Travailleurs domestiques et personnels soignants
Le Groupe de travail de l'ONU a cité le rapport pour souligner la situation des travailleurs domestiques, parmi lesquels beaucoup ont manqué de matériel de protection et de garanties en termes de sécurité pour aider les personnes infectées par la Covid-19, s'exposant donc à un risque élevé d'infection. En outre, étant donné que nombre de ces travailleurs n'ont pas de contrats de travail, ou que leur situation administrative est irrégulière, ils.elles devaient éviter les contrôles de police pendant le confinement, ne pouvant prouver qu'ils se rendaient au travail, et s'exposer donc à des risques de détention, privation de liberté et contagion.
Violences policières
Les experts de l'ONU ont aussi souligné la hausse des violences policières contre les personnes d'ascendance africaine. Selon le document, 70% des personnes d'ascendance africaine détenues par la police espagnole ont signalé des abus ou violences. Il a également été affirmé que des officiers ne font preuve d'aucune sensibilité face à des personnes souffrant de maladies mentales, et utilisent la violence contre ces dernières. Nombre des personnes contrôlées par la police ont indiqué ne plus oser sortir dehors, même pour aller faire des courses ou chercher des médicaments, de peur de croiser la police.
Dans certains cas, des épisodes de violences policières ont été enregistrés et les enregistrements ont été par la suite utilisés pour justifier les arrestations des témoins de telles violences. Alors que plusieurs entités de police en Espagne ont été impliqués dans ce type d'incidents, les membres de la police nationale sont ceux qui ont commis le plus d'abus et les pires. Selon le groupe d'experts, les restrictions imposées ont été utilisées comme un "prétexte pour appliquer la loi de manière disproportionnée et faire usage de la violence contre les personnes d'ascendance africaine".

> **SECTION DES DONNÉES**
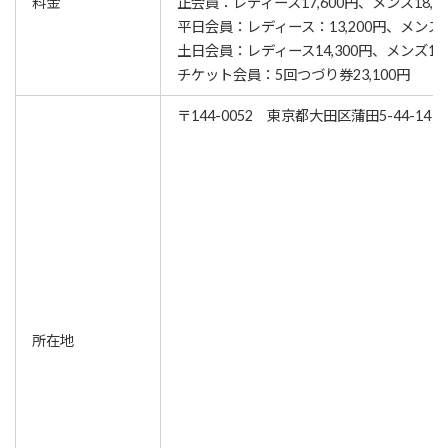
料金
正会員：レディース17,600円、メンズ18,7
平日会員：レディース：13,200円、メンズ14
土日会員：レディース14,300円、メンズ15,
チケット会員：5回つづり券23,100円
〒144-0052 東京都大田区蒲田5-44-14 
所在地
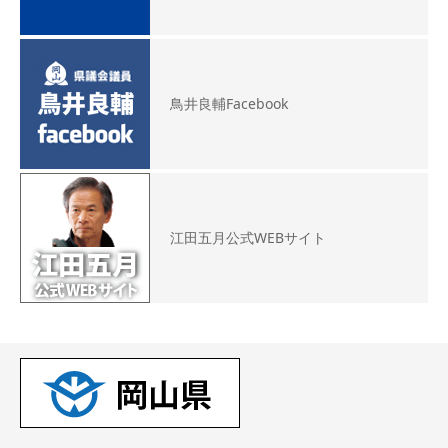
鳥井良輔Facebook
江田五月公式WEBサイト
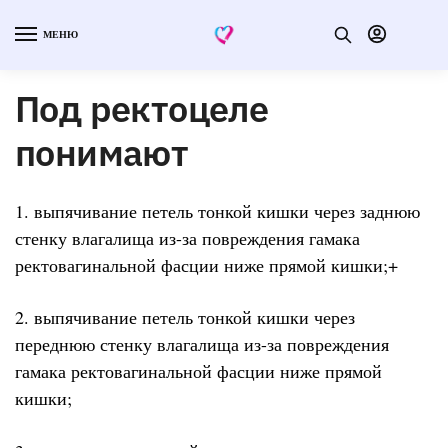
МЕНЮ
Под ректоцеле
понимают
1. выпячивание петель тонкой кишки через заднюю
стенку влагалища из-за повреждения гамака
ректовагинальной фасции ниже прямой кишки;+
2. выпячивание петель тонкой кишки через
переднюю стенку влагалища из-за повреждения
гамака ректовагинальной фасции ниже прямой
кишки;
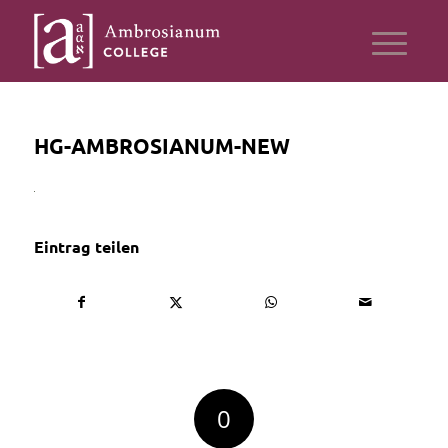
HG-AMBROSIANUM-NEW
Eintrag teilen
0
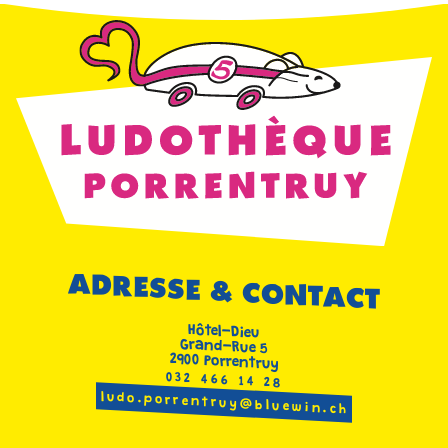
l’article
ADRESSE & CONTACT
Hôtel-Dieu
Grand-Rue 5
2900 Porrentruy
032 466 14 28
ludo.porrentruy@bluewin.ch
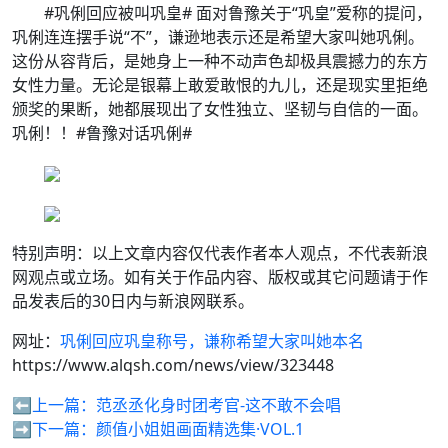
#巩俐回应被叫巩皇# 面对鲁豫关于“巩皇”爱称的提问，
巩俐连连摆手说“不”，谦逊地表示还是希望大家叫她巩俐。
这份从容背后，是她身上一种不动声色却极具震撼力的东方
女性力量。无论是银幕上敢爱敢恨的九儿，还是现实里拒绝
颁奖的果断，她都展现出了女性独立、坚韧与自信的一面。
巩俐！！#鲁豫对话巩俐#
特别声明：以上文章内容仅代表作者本人观点，不代表新浪
网观点或立场。如有关于作品内容、版权或其它问题请于作
品发表后的30日内与新浪网联系。
网址：
巩俐回应巩皇称号，谦称希望大家叫她本名
https://www.alqsh.com/news/view/323448
⬅️上一篇：
范丞丞化身时团考官-这不敢不会唱
➡️下一篇：
颜值小姐姐画面精选集·VOL.1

> **LISTE DES TÂCHES**
(1) D'après le passage à examiner, quelle part des personnes d'ascendance africaine détenues par la police espagnole a signalé des abus ou des violences ?
(2) Prolongez le passage à examiner, sur les violences policières, à partir de sa dernière phrase.

> **RÉPONSES PAR TÂCHE**
(1) 70 % d'entre elles ont signalé des abus ou des violences.

(2)
Il est nécessaire d'inclure une perspective ethnique
Le document des Nations Unies révèle aussi de "grandes disparités raciales" dans l'application des restrictions liées à la Covid-19 et déclare que les préjudices dont souffrent les personnes d'ascendance africaine ont été exacerbés car leur condition n'a pas été prise en compte à l'heure d'évaluer l'impact de la pandémie : "les législateurs minimisent les besoins des personnes d'ascendance africaine et les risques auxquels ils sont exposés dans cette crise actuelle". Dans ce contexte, le rapport observe que "certains États ont politisé l'urgence sanitaire actuelle pour échapper à leurs obligations en matière de droits humains".
Le Groupe conclut que "la protestation généralisée a montré que les personnes d'ascendance africaine et d'autres reconnaissent leur manque de visibilité, l'indifférence et les violences policières dont ils sont victimes au sein de leur propres communautés" et que "les disparités raciales suggèrent que la précarité à laquelle sont confrontées de nombreuses personnes d'ascendance africaine, notamment au sein des populations intersectionnelles, augmentera."
En Espagne, depuis la fin de l'état d'alerte, aucune mesure n'a été prise en vue de traiter ces questions et s'attaquer aux problèmes et violations dénoncées. Il est essentiel que les autorités prennent en compte les besoins spécifiques des personnes d'origine ethnique différente et les intègre dans les mesures à adopter. En ces temps incertains, laissant présager de futurs confinements, nous craignons une hausse des inégalités, des violences et des discriminations.